How to evaluate $\,\lim\limits_{x \to 1}\left(x^n-1\right)\ln^m(1-x)\,$ without L'Hopital?

Question

This question arose as part of the evaluation of $\int_{0}^{1} x^{n-1} \ln^{m}(1-x) \, \mathrm{d}x$ using integration by parts, where we would require to show that $$ L=\lim_{x \to 1} \left( x^n-1\right)\ln^m(1-x) \qquad n,m \in \mathbb{N} $$ Checking several cases with Wolfram Alpha, the claim seemed to hold.

---

My attempt: \begin{align} L & \overset{\color{blue}{x = 1-e^{-t}}}{=}\lim_{t \to \infty} \left(\left(1-e^{-t} \right)^n-1 \right)\left(-t \right)^m\\ & = \sum_{k=1}^{n}\binom{n}{k}(-1)^{k+m}\lim_{t \to \infty}\frac{t^m}{e^{kt}}\\ & \overset{\color{green}{\text{L'H}}}{=} \sum_{k=1}^{n}\binom{n}{k}(-1)^{k+m}\lim_{t \to \infty}\frac{m!}{k^me^{kt}}\\ & =0 \end{align}

---

I was wondering if the limit in the title could be shown by a method (which could be completely different than the one I tried) that doesn't use L'Hopitals rule. The reason is that I believe another proof with L'H would be similar-ish in spirit to mine, and I was more interested in other ways of tackling the original limit altogether.

Another idea I tried to make work expanding the natural log part in a series, but since the limit is on the border of the convergence region I wasn't sure if it would work.

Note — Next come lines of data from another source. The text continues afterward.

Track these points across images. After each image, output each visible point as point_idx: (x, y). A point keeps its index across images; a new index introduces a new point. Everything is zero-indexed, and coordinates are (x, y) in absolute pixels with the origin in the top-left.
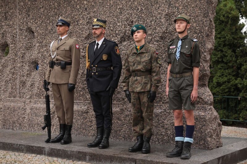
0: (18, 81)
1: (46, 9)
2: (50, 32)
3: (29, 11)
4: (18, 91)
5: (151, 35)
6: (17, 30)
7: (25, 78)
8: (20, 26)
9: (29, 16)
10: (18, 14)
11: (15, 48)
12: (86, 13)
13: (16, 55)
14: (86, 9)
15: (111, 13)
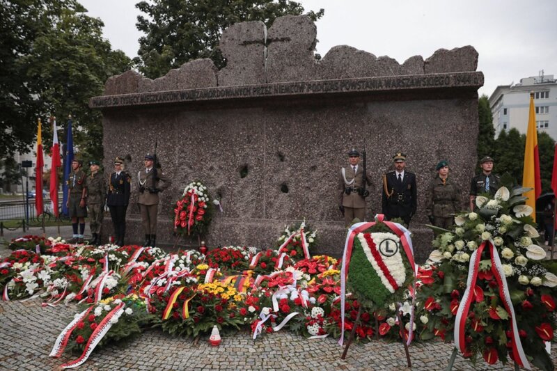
0: (264, 203)
1: (301, 136)
2: (306, 158)
3: (280, 136)
4: (264, 211)
5: (421, 166)
6: (264, 154)
7: (273, 199)
8: (267, 149)
9: (280, 141)
10: (265, 139)
11: (261, 170)
12: (351, 143)
13: (262, 178)
14: (351, 139)
15: (379, 145)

Any ideas or suggestions are welcome. Thanks!

Answer 1

A simpler solution can be obtained by simple substitutions.

$$(1-x^n)\log^m(1-x)=(1+x+\ldots+x^{n-1})\Big(\sqrt[m]{1-x}\log(1-x)\Big)^m$$

Let $h=1-x$. Then $h\rightarrow0+$ if and only if $x\rightarrow1-$. It follows that $$\begin{align}\ \sqrt[m]{1-x}\log(1-x)=h^{1/m}\log h\xrightarrow{h\rightarrow0+}0\tag{1}\label{limit-log}\end{align}$$ This follows from the well known fact that $\lim_{t\rightarrow\infty}\frac{t^p}{e^{at}}=0$ for all real $p$ and $a>0$ (substitute $t=-\log h$ in $\eqref{limit-log}$).

Therefore $$\lim_{ x\rightarrow1}(1-x^n)\log^m(1-x)=0$$

Answer 2

We have that by geometric series

$$\left( x^n-1\right)=-(1-x)\sum_{k=0}^{n-1}x^k$$

with $-\sum_{k=0}^{n-1}x^k\to -n$, then we reduce to the standard limit

$$\lim_{x \to 1}\;(1-x)\ln^m(1-x)=0$$

which can be proved in several ways, as for example discussed here

• How to prove that exponential grows faster than polynomial?
• Prove $\log(x) \lt x^n$ for all $n \gt 0$

Answer 3

Given positive real $m$ and $k$, define $f: \mathbb{R}^+ \to \mathbb{R}$ with

$$ f(t) = t^m e^{-kt}. $$

Also let $g: \mathbb{R}^+ \to \mathbb{R}$ be the logarithm of $f$:

$$ g(t) = \ln f(t) = m\ln t - kt $$

$$ g'(t) = \frac{m}{t} - k $$

Notice when $t > \frac{2m}{k}$, $g'(t) < -\frac{k}{2}$, so

$$ g(t) < \int_{2m/k}^t -\frac{k}{2}\, ds = -\frac{kt}{2} + m $$

This gives $\lim_{t \to +\infty} g(t) = -\infty$. And finally,

$$\lim_{t \to +\infty} f(t) = \lim_{t \to +\infty} \exp(g(t)) = 0. $$